David Owen, an economist at S&P Global Market Intelligence, said Dubai's non-oil private sector registered the fastest rise in output in three years in July, supported by another solid increase in new business and promotional activity.

"Input price inflation remained among the fastest on record despite slowing from June's 53-month high. Fuel prices again impacted firms' costs, notably in the travel & tourism sector where input prices rose the most since this index began in 2015,” said Owen.

The PMI survey also indicates an easing of cost inflationary pressures after June had seen the fastest rise in input prices in nearly four-and-a-half years. Non-oil private sector growth has strengthened five times in the past six months, and the PMI remained above its long-run average of 54.5 in the latest period.

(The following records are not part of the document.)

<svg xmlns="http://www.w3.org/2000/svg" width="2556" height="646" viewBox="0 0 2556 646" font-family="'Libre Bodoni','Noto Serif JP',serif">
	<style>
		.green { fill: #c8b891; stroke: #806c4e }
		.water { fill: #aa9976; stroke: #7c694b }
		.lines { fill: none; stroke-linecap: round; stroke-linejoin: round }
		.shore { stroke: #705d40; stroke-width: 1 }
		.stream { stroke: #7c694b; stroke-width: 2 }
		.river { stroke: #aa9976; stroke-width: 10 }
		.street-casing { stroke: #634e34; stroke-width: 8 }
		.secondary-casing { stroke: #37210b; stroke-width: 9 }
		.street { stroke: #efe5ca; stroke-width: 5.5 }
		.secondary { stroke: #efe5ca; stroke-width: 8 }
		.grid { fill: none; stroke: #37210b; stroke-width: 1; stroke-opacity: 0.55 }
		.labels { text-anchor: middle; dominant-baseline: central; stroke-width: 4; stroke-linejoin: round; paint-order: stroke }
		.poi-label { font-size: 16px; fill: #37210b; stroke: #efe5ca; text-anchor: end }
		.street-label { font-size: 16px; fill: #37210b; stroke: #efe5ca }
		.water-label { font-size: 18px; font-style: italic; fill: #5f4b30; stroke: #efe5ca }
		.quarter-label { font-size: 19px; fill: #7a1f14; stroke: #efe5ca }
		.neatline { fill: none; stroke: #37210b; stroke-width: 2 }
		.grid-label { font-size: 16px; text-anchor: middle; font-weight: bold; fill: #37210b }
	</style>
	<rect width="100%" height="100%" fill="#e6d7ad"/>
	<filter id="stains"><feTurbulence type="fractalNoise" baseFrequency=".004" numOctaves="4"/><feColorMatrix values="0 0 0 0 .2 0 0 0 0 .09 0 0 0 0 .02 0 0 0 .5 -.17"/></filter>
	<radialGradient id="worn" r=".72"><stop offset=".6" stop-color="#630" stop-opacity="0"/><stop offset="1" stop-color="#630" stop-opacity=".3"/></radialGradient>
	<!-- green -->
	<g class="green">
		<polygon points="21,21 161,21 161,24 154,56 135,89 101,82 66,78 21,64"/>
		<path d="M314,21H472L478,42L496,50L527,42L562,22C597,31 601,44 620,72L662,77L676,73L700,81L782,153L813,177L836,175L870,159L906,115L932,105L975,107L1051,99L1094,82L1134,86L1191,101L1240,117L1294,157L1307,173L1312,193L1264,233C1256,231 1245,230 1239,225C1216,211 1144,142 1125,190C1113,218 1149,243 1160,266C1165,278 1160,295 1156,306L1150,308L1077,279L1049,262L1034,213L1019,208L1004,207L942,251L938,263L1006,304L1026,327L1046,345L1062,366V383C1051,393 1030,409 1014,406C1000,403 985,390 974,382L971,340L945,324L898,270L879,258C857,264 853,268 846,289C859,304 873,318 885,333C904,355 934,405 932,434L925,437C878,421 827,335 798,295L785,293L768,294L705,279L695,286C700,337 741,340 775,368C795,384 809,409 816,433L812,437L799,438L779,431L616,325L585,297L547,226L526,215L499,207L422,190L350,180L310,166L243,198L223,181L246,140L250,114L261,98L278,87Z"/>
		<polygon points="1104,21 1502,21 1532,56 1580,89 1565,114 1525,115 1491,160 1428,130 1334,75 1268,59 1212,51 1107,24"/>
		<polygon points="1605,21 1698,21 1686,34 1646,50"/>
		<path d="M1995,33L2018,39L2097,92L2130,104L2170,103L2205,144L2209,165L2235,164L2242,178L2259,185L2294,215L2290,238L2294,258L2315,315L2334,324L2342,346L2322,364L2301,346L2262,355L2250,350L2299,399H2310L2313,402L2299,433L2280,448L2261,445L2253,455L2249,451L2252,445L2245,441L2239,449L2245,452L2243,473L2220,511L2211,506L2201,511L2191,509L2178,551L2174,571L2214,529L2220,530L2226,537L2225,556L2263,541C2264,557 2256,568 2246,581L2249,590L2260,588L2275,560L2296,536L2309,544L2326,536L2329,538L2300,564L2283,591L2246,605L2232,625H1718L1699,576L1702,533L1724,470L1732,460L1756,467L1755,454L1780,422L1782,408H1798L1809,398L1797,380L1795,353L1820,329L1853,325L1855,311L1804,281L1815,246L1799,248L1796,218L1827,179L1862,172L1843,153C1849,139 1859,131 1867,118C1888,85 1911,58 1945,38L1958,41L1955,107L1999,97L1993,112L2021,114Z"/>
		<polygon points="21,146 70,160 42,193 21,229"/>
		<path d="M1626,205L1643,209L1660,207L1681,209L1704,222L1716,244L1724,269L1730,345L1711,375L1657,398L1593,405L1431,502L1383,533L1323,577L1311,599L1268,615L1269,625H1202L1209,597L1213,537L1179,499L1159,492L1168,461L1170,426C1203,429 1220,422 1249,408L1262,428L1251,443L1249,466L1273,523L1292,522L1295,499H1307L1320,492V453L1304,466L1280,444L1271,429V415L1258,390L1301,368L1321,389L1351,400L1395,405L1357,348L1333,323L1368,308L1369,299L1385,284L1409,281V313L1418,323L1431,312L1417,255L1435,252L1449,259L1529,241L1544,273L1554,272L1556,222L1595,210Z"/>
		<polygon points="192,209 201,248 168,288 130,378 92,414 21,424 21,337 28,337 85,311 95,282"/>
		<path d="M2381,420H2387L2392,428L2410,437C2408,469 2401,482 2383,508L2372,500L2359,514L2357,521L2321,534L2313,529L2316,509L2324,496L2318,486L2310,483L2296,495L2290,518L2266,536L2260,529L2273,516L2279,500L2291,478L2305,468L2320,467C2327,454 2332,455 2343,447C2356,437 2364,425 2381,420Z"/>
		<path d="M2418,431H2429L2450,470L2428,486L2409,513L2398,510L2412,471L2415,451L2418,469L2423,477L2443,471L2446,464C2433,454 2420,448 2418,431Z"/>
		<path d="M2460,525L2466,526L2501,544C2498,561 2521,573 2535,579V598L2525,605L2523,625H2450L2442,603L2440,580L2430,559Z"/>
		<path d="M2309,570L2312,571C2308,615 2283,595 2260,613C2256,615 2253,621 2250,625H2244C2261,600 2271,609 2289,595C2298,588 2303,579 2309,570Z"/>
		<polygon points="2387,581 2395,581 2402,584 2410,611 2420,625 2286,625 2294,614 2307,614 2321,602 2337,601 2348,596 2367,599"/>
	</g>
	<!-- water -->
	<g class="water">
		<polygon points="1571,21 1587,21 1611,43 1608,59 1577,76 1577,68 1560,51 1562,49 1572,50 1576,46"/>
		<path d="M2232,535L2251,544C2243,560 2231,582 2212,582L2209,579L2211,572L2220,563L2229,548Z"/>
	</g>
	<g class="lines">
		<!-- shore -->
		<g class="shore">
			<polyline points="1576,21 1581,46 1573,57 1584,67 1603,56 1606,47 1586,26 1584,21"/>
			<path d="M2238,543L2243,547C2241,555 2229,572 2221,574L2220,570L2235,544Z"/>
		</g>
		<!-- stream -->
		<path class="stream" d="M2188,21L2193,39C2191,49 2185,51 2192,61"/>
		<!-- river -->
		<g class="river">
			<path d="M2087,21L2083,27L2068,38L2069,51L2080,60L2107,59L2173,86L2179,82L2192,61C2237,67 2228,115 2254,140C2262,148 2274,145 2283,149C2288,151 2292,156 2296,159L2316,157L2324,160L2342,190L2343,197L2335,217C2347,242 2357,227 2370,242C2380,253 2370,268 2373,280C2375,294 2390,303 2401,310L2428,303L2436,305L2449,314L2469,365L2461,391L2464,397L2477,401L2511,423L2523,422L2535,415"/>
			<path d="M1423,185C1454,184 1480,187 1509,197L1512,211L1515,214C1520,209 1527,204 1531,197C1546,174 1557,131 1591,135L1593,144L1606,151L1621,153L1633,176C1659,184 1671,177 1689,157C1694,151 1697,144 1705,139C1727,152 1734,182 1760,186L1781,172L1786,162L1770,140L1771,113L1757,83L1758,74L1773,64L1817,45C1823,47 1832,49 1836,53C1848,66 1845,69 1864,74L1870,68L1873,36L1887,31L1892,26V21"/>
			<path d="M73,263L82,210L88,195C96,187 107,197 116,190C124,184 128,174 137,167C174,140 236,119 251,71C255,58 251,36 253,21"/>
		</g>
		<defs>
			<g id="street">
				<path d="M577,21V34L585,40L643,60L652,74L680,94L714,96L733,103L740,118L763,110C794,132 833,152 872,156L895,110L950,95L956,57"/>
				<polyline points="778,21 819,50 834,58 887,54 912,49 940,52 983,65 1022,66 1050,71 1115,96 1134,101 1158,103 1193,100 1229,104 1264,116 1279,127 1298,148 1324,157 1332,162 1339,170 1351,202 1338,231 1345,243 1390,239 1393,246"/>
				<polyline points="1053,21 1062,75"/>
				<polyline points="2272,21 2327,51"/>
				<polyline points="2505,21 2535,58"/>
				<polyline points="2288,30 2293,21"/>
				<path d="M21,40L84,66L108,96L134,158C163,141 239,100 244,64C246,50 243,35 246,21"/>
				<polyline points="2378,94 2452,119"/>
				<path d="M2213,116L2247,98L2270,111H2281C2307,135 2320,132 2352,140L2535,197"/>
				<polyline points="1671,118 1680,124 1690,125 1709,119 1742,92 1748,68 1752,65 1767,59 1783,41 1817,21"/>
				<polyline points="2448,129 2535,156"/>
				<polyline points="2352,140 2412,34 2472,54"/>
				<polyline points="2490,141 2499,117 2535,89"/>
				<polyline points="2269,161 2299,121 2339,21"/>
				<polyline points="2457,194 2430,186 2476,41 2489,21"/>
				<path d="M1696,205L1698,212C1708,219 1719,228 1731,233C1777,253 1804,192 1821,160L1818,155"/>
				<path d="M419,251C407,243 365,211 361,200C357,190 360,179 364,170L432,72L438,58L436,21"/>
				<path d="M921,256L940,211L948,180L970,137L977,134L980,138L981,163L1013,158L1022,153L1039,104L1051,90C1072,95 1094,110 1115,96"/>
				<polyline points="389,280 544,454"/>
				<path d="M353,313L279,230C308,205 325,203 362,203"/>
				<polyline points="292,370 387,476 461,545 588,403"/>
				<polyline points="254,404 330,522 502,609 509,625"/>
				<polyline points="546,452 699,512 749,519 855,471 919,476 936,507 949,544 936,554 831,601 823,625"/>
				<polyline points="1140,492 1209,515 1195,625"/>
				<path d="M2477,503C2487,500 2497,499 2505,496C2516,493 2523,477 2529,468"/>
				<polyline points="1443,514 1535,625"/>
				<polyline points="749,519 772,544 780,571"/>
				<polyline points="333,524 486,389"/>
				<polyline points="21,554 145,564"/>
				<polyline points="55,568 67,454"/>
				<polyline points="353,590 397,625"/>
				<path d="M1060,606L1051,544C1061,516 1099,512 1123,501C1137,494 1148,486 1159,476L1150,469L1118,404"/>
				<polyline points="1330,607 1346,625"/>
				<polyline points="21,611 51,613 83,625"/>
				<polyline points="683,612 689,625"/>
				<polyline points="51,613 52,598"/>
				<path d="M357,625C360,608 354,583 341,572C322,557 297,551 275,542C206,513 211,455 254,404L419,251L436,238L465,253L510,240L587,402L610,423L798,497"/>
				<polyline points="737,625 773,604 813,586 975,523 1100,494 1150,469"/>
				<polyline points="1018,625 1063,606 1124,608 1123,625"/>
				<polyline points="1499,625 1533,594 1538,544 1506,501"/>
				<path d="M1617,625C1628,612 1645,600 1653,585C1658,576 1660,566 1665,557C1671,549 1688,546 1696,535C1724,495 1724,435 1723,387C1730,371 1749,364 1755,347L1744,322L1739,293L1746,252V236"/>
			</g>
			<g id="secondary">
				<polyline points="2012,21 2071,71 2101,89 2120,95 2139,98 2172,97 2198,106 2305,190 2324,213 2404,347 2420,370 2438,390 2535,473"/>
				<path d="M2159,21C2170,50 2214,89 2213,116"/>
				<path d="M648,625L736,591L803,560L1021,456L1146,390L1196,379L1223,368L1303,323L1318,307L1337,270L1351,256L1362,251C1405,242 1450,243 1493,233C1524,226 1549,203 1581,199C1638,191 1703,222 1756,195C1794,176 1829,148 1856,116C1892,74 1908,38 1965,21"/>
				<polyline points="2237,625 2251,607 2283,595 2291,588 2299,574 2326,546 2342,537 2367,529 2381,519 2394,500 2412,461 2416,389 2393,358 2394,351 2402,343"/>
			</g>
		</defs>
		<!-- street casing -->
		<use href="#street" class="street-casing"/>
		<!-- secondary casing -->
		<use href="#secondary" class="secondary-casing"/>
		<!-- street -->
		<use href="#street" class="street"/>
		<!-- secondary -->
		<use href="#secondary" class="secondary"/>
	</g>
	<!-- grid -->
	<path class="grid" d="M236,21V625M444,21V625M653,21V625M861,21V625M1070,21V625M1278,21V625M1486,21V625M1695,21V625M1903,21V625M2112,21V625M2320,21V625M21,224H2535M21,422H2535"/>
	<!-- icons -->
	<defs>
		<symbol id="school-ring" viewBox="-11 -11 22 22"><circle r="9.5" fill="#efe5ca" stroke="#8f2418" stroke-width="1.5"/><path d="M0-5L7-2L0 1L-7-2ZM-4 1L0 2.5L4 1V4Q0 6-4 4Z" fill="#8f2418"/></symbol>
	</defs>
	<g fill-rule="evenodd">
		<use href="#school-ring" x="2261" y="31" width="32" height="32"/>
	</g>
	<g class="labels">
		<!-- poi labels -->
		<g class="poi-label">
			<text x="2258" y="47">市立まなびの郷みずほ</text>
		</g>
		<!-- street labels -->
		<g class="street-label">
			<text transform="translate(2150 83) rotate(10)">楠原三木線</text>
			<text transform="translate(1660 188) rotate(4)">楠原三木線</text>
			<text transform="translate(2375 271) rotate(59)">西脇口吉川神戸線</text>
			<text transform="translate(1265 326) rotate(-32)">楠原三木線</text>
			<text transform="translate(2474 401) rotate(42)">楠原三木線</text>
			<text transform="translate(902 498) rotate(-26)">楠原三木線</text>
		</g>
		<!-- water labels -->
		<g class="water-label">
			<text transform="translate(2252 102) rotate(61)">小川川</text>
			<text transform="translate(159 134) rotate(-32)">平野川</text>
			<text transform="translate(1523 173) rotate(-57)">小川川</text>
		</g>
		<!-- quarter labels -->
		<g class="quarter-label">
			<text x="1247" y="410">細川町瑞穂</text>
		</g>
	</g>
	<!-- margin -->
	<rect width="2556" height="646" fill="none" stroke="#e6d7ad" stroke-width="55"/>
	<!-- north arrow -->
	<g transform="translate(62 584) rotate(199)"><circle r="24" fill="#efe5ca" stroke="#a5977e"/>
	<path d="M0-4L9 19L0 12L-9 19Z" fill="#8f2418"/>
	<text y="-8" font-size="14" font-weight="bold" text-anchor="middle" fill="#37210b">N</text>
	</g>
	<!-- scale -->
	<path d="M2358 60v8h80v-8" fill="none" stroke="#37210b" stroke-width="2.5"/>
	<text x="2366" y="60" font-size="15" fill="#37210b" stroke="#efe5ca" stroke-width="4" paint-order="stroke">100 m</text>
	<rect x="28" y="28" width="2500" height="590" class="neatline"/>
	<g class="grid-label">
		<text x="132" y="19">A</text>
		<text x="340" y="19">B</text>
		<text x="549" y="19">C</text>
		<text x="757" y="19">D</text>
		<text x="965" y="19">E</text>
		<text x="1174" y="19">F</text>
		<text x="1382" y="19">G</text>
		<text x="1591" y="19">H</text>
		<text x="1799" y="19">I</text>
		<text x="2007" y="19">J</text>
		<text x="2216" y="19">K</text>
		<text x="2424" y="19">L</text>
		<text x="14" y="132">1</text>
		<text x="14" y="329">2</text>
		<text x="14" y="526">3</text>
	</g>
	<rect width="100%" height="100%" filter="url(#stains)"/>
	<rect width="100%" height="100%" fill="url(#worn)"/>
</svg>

While most firms reported successful marketing activities, including promotions, and discounting to stimulate sales, travel & tourism firms reported the fastest rise in prices charged since March 2017. Despite the growth of new business receipts easing from June's near-three-year high, it was still a sharp expansion overall in July, the PMI report said.

July’s job creation rate was the joint fastest registered in 2022 so far. The month’s data also suggested longer average supply chain lead times for non-energy private sector firms, marking the first deterioration in vendor performance since December 2021, contributing to a renewed decline in input stocks, the report said.

Market observers believe that the outlook for Dubai’s retail sector has been improving steadily over the past months. Data from the Dubai Chamber of Commerce and Industry forecasts that UAE retail sales will grow by 6.6 per cent annually to reach Dh258 billion by 2025. After two years of economic uncertainty, retail is on an upward trajectory driven by increased consumer spending.

Observers predict that the total household spending would grow to Dh463.3 billion in 2022 from Dh447.3 billion in 2021. A remarkable surge in retail spending levels, an upswing in international tourism, increased construction activity, a rapidly growing population, and an upturn in personal disposable income are expected to drive robust growth in long-term retail spending and investment, according to experts.

Owen said July saw rising pressure on firms' selling prices.

“Although overall charges levied for goods and services were broadly unchanged since June, it ended a 12-month sequence of discounting,” he said.